Spatial analyses of immune cells

The spatial proximity of the myeloid immune cell subtypes with tumour cells was analysed in the multiplex IHC-stained tumour sections as previously described [43]. Briefly, the spatstat (v2.2–0) package was utilised to calculate the nearest neighbour distances (NNDs) for each immune cell of a specific category to the closest tumour cell. The average NNDs for each immune cell subtype were compared between LS and sporadic MSI tumours. The NND difference between sporadic and LS tumours was calculated as the difference between medians across all cells ((median NND across LS tumours - median NND across sporadic tumours)/median NND across LS tumours).

RNA sequencing

RNA was extracted from fresh-frozen tissue for all 43 MSI CRCs and, where possible, their paired normal tissue, and sequencing was performed with the Illumina NovaSeq600 platform as previously described [35]. The RNA-seq data was aligned to the GRCh38 reference genome. Differential gene expression analysis was performed comparing LS and sporadic MSI tumours using a DESeq2 model design, which included tumour percentage and scaled RIN as covariates [44]. Unadapted shrinkage of the log2 fold change (LFC) estimates was performed with apeglm, and genes with an adjusted P-value < 0.1 and |LFC | > 0.6 were considered differentially expressed [45].
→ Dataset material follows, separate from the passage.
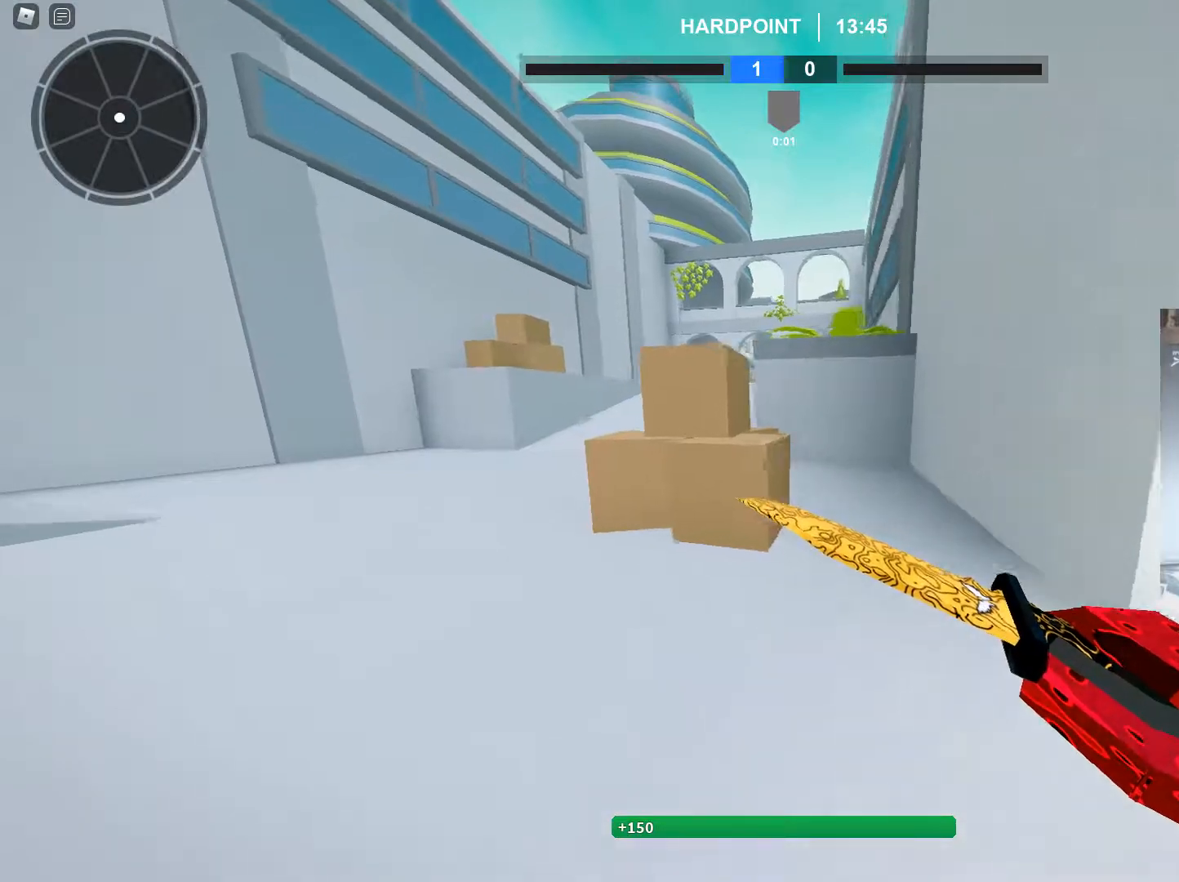
{"keys": ["s"], "mouse": [], "events": [[167, "w", "up"], [267, "s", "down"], [317, "a", "up"]]}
Clustering was performed with DeSeq2 VST-normalised transcript counts [44], and the heatmap was made with the pheatmap R package [46] (v1.0.12).
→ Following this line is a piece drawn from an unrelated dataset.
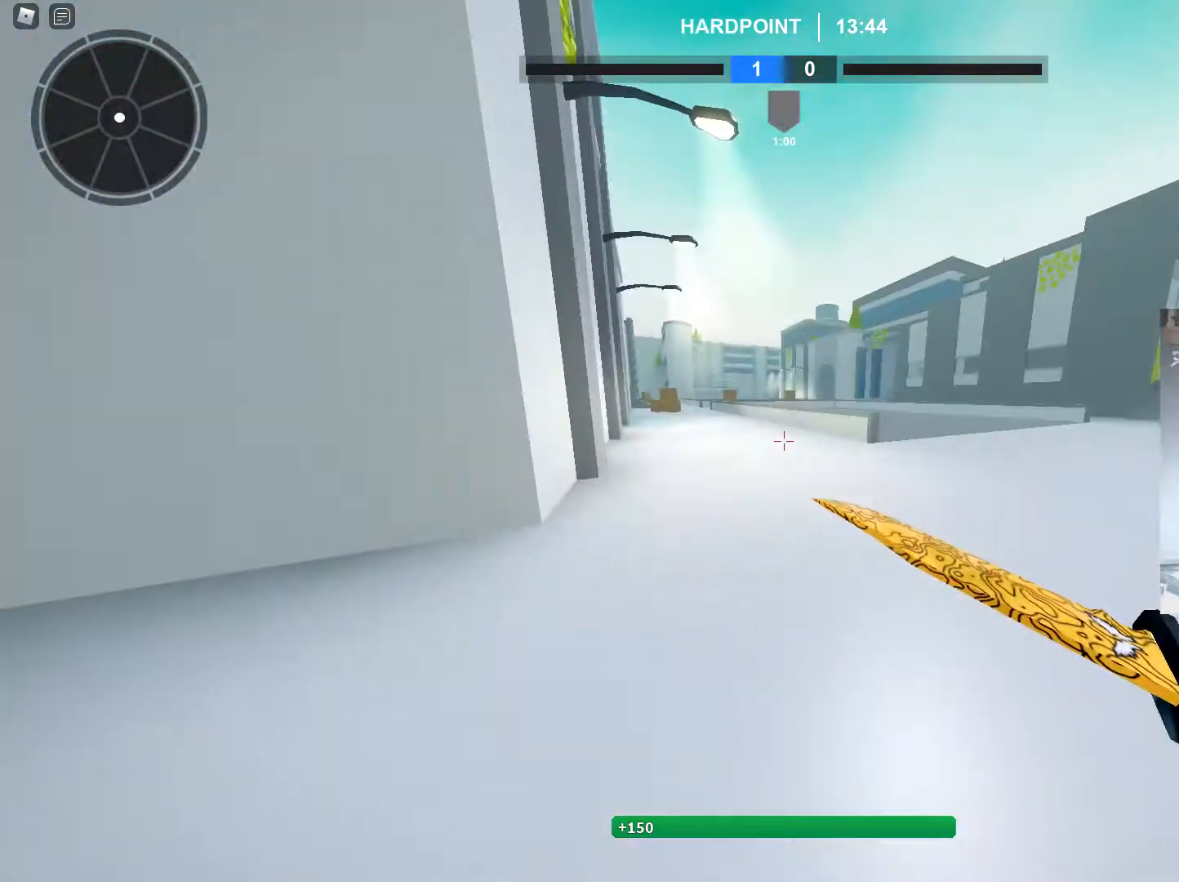
{"keys": ["d"], "mouse": [], "events": [[100, "space", "down"], [184, "d", "down"], [234, "space", "up"], [467, "s", "up"]]}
Consensus molecular subtypes were extracted from the RNA-seq data with the single-sample classifier of CMSclassifier R package v1.0.0 [36] to call the consensus molecular subtype (CMS) for each tumour based on transcriptomic data, expressed here as the nearest CMS (RF.1) predicted by the classifier.

Whole-genome sequencing

DNA was extracted from fresh-frozen tissue with standard methods from 40 MSI CRCs and matched normal tissue pairs, and paired-end sequencing was performed with the Illumina NovaSeq6000 platform as previously described [35]. The sequences were aligned to the GRCh38 reference genome. A workflow related to the GATK4 best practices (v4.0.4.0) was followed for the pre-processing of the DNA sequence data and subsequent somatic variant calling.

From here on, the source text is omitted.